- [Data extracts]
☆ ☆ ☆ ☆
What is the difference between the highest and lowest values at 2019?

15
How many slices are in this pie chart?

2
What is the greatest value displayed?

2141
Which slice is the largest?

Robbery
☆ ☆ ☆ ☆
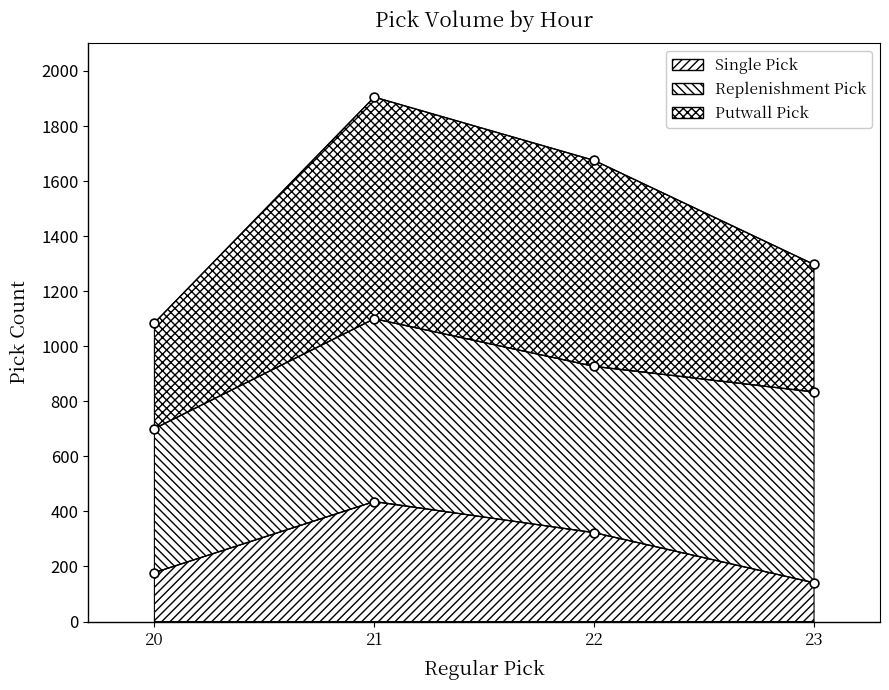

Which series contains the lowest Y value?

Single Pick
☆ ☆ ☆ ☆
- [Exercise objective] Please recast the records as a JSON list of strings, one string per line with blank lines dropped. Begin at the line that has "What is the difference" and stop after the line that has "Which slice is the largest?".

- [Answer to the exercise]
[
  "What is the difference between the highest and lowest values at 2019?",
  "15",
  "How many slices are in this pie chart?",
  "2",
  "What is the greatest value displayed?",
  "2141",
  "Which slice is the largest?"
]